REQUIRED TASKS:
• 1. In the blog excerpt, which drone did the writer test the Rattlesnake fit with?
• 2. List every advantage the blog excerpt gives for sentries over the Gecko.
• 3. Continue the blog excerpt about the writer's time in the game, picking up after its final sentence.

EXCERPT PROVIDED:
* * *

I still had the system to myself.

(Two more POS were anchored overnight – so people made use of the changes, but not quite as many as I had expected. I’ll decide later on if I end up with a Small or Medium POS. I’ve left both online for at least a month.)


Snippets from undocking

Putting my PI on ice has had one side benefit – I’ve been able to move one of my Alts to Jita again for Price checking. I know there are web sites that provide reasonable approximations of current prices, but they are not as good as having a Toon there.

I tested my Rattlesnake fit with the Gecko, as was suggested by some readers. It is indeed better than the heavy drones, but I still found it nowhere near as effective as using the sentries. They hit quicker, don’t have delays in reaching targets or returning, and, assuming you are orbiting, are much easier to scoop up and redeploy when they start taking damage. Now that’s settled in my mind, hopefully I won’t need to run missions again for a while.

This weekend I scanned down my low and high sec pockets but found no useful wormholes back to main Empire space. Both areas were pretty busy so I stayed around my home system.

I went through my various containers and refined anything I didn’t need and wouldn’t be worth selling – to get in before the refining nerf hits with Crius.

I purchased a refining array for the POS for experiments after Crius.

* * *

SUPPLIED INFORMATION:
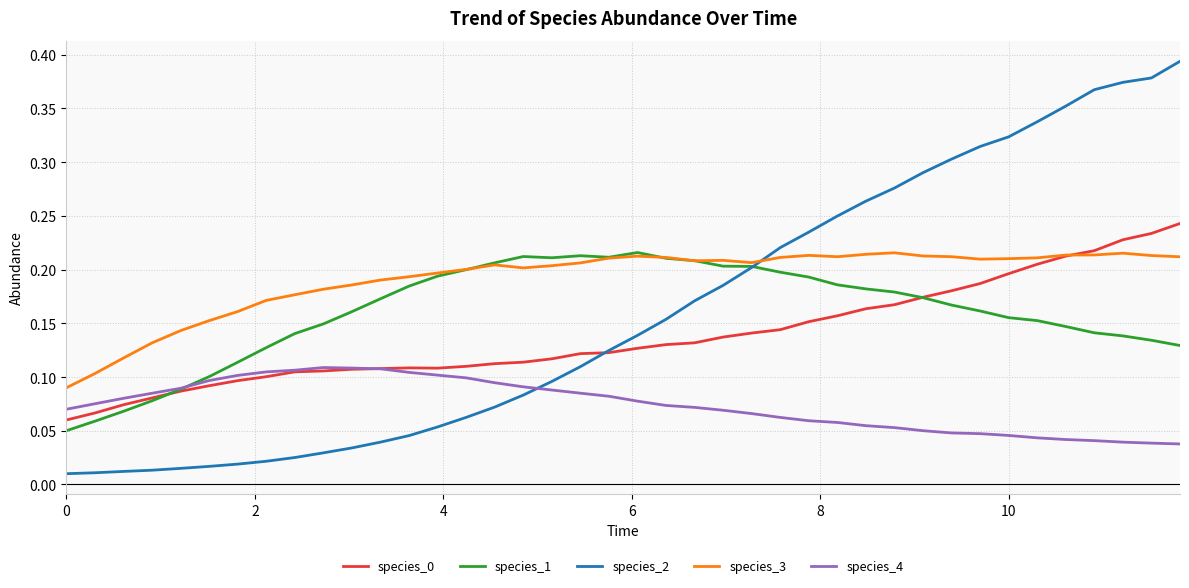

True or false: species_3 and species_4 intersect in this chart.

False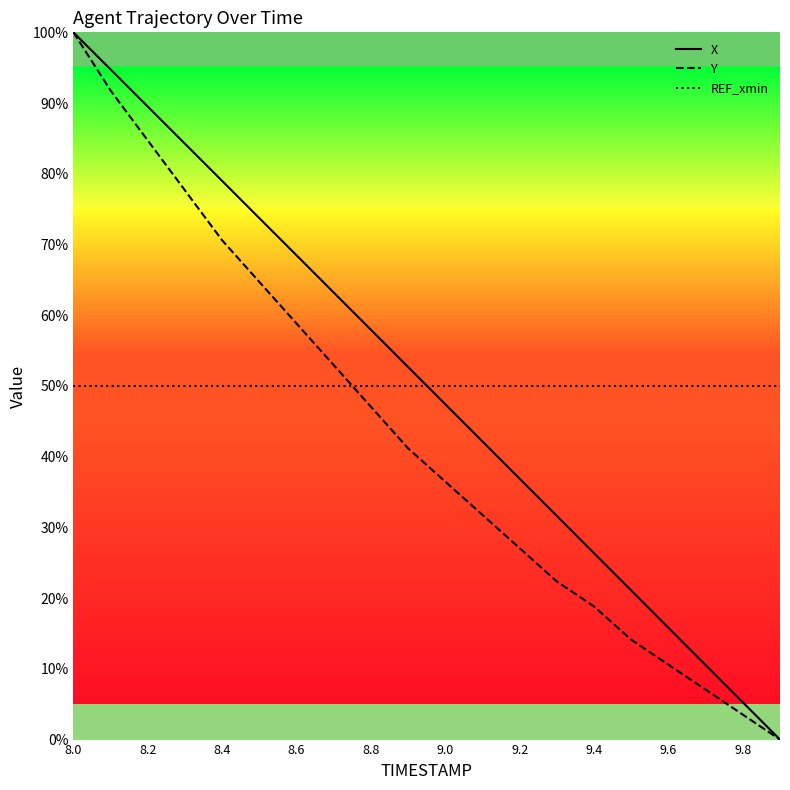

Does the chart display data point markers on the line(s)?

No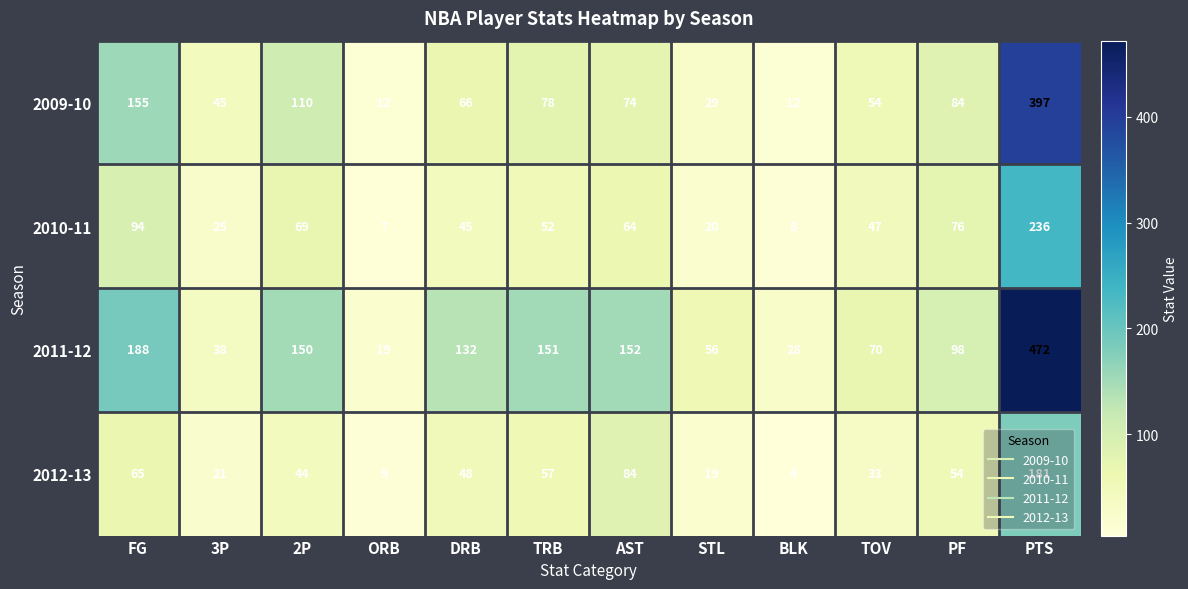

Which category has the lowest value across all series?

BLK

* * *

ANSWERS BELOW:
• 1. The Gecko.

• 2.
- They hit quicker.
- They don't have delays in reaching targets or returning.
- Assuming you are orbiting, they are much easier to scoop up and redeploy when they start taking damage.

• 3.
I also purchased a medium intensive refining array, which should turn into a compression array after the update, again for experiments.

I purchased and fitted out a couple of Prospects to try out.  I did some mining.  I put them away.

I refit my main roaming Orca with reinforced bulkheads, splashing out on the T2 versions.

I moved a bit of POS fuel around.

I looked at fits for the Machariel, Nestor, Bhaalgorn, Orthrus and Garmur. I felt the need for another hanger ornament, but nothing jumped out as a must have.

Distraction and downtime achieved.

Be what we want

Something this blog has taught me is that I should not make assumptions about what people enjoy doing in EVE.

I can remark on some pretty mundane things, the process of neatening and organising assets, hauling, undocking to earn unremarkable ISK, and people pipe up in comments to confess that they too like that aspect of EVE.

People find their EVE joy in so many different nooks and crannies that I couldn’t begin to guess at half of them.

I really like that. To me it is one of the attributes that holds EVE up as a sandbox game. It is important.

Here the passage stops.